Blick aus dem Elfenbeinturm

Philosophe en méditation von Rembrandt aus dem 17. Jahrhundert ist ein kleines Ölgemälde, das heute im Louvre hängt. Es hat Dichter und Literaten beschäftigt wie Marcel Proust oder Paul Valérie und auffallend daran ist, daß Rembrandt dabei auf Insignien eines Philosophen und Gelehrten verzichtet hat, Bücher, Globus, Karten, Fernrohr, Messinstrumente fehlen. Es ist eigentlich eine nahezu karge Stube. Ein alter Mann sitzt an einem Tisch, in der Nähe ein Fenster, in der rechten unteren Ecke kümmert sich eine Frau um das Feuer, während eine hölzerne Wendeltreppe die Bildmitte dominiert. Das Zimmer hat etwas von einem Gewölbe, vielleicht eines, das sich in einem Turm befindet.


Der alte Mann ist in Gedanken versunken, weltabgewandt, nachdenklich, von den Dingen des Alltags unbehelligt. Das kleine Eckchen, in dem er sitzt, bietet ihm den Blick nach draußen in Form eines Rundfensters. Die Welt, sie ist da, ist erahnbar, doch der alte Mann ist daran nicht interessiert. Er sitzt in meditativer Haltung und in sich gekehrt. - Das ist kein Zeichen von Weltverachtung, aber von σωφροσύνη (Besonnenheit), die es ihm ermöglicht, aber auch abverlangt, sich im Sinne der ἐποχή des Urteils zu enthalten.


Der Turm bietet die Möglichkeit des periskopischen Blicks. Landschaft kann erfahren werden, aber aus der Distanz. Der Philosoph lebt in der Welt, aber philosophiert über die Welt. Dadurch wird die Welt nicht per se besser, was den Turm in Verdacht bringt, aus Elfenbein gebaut zu sein. So trifft den Philosophen der Argwohn geschäftiger Zeitgenossen, dem Nutzlosen verfallen zu sein. Er begegnet diesem Argwohn mit einem Lächeln. Es ist das Lächeln der Vernunft.

Kommentare 1

  • Um hier exemplarisch jener subtilen Grammatik der Rembrand’schen Bildsprache („Ich sehe etwas, was Dir noch verborgen bleibt“) ein konsistentes Deutungsmuster zuzuordnen, bleibt es angeraten, konsensuell andere seiner der Wissenschaft zeitbehaftet gewidmeten Werke mit einzubeziehen. In dessen Gemälde „Die Anatomie des Dr. Tulp“ tritt dieser Konsens beispielhaft sehr deutlich hervor. Dort wird die Sehne einer offenen obduzierten Hand verkehrt darstellt; wohingegen sich jene dort als anwesend dargestellten Ärzte in einen Anatomieatlas vertiefen und an dieser Diskrepanz keinen sonderlichen Anstoß nehmen. Rembrand greift hier kolportierend das Problem der Interpretation wissenschaftlicher Fakten auf; und lässt zu diesem Thema zugleich auch eine ganz eigene, kritische Position erkennen. Hierzu drängt sich eine Parallele zur Habilitationsschrift des tschechischen Philosophen Jan Patocka aus 1936 auf: „Die natürliche Welt als philosophisches Problem“. Hierin postuliert Patocka, dass die Welt einzig das Resultat menschlichen Denkens sei; und nicht etwa umgekehrt. Wobei naturwissenschaftliche Fakten diese Welt einzig interpretieren; nicht aber objektiv beschreiben.

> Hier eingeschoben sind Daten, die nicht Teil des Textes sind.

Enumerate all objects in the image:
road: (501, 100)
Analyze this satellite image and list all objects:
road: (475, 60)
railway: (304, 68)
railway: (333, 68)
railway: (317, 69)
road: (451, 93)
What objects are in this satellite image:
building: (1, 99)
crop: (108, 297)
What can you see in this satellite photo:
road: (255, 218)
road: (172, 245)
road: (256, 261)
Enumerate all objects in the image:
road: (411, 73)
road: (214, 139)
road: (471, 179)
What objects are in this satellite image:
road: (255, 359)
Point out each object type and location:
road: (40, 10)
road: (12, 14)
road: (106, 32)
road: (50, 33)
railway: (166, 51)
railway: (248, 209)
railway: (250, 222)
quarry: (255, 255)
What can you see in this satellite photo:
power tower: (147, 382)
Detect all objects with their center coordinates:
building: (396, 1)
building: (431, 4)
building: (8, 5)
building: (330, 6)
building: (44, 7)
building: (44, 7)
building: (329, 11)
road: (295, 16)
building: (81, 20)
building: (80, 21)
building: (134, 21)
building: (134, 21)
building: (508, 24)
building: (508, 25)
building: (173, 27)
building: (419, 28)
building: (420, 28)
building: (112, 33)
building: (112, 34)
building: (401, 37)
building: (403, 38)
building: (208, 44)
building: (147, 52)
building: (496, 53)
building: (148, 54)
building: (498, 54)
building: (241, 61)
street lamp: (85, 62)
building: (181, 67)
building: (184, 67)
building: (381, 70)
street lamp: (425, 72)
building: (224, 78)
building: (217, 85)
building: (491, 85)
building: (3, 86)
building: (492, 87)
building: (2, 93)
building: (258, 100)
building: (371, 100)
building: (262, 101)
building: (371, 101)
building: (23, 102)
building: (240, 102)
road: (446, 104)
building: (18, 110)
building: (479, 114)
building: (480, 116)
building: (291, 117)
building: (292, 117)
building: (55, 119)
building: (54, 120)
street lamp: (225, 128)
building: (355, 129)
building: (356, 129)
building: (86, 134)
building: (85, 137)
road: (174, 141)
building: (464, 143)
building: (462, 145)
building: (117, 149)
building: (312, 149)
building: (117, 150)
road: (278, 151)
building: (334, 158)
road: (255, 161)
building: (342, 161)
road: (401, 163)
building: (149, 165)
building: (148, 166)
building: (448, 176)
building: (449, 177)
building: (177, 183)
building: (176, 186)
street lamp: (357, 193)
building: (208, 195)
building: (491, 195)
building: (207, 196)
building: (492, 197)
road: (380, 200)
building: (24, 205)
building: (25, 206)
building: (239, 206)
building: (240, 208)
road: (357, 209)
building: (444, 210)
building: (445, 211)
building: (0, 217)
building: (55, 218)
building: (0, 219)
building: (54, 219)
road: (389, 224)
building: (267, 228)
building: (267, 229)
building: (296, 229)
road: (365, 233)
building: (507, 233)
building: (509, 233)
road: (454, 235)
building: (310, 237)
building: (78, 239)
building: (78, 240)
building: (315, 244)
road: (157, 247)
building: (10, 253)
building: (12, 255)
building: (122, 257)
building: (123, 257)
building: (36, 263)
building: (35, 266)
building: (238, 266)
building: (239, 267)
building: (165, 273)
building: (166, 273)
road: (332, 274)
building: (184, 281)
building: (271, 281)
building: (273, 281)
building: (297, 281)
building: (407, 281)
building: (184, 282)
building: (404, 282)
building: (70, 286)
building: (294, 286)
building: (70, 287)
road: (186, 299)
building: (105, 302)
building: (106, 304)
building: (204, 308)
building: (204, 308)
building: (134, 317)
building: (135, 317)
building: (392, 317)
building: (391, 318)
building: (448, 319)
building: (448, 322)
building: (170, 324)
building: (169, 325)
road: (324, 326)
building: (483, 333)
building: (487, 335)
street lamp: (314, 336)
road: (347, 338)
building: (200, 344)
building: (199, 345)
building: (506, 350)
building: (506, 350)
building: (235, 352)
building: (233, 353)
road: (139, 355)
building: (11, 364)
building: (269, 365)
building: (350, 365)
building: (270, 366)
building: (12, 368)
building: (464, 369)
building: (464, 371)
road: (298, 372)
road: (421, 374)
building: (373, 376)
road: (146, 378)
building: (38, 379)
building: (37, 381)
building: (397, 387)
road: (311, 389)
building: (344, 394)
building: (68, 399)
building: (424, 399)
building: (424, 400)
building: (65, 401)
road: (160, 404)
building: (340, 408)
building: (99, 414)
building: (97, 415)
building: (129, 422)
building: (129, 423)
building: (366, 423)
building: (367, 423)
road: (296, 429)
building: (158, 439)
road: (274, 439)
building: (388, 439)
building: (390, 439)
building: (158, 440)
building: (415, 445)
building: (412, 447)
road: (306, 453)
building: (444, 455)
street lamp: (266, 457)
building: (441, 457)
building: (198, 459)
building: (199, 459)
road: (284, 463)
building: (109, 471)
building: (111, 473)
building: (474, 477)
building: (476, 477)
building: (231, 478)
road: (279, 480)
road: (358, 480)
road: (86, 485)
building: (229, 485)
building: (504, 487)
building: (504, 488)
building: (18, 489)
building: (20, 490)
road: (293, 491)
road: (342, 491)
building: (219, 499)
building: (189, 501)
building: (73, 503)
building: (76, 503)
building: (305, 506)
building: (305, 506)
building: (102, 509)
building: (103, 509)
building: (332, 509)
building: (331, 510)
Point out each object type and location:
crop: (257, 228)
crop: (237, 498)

    Infolgedessen wage ich zum Werk „Der meditierende Philosoph“ die kühne Bildaussage-Interpretation, dass Rembrand hier einem ganz eigenen Darstellungsbedürfnis zum Platon’schen Höhlengleichnis nachkommen will. Wohingegen es Platon darum ging, wie fehlerbehaftet ein Nicht-Philosoph eine sich ihm darbietende Wirklichkeit wahrnimmt, könnte es hier Rembrands Anliegen sein, wie vermessen selbstverliebt die Wissenschaft jeder objektiven Wahrheit gegenübersteht.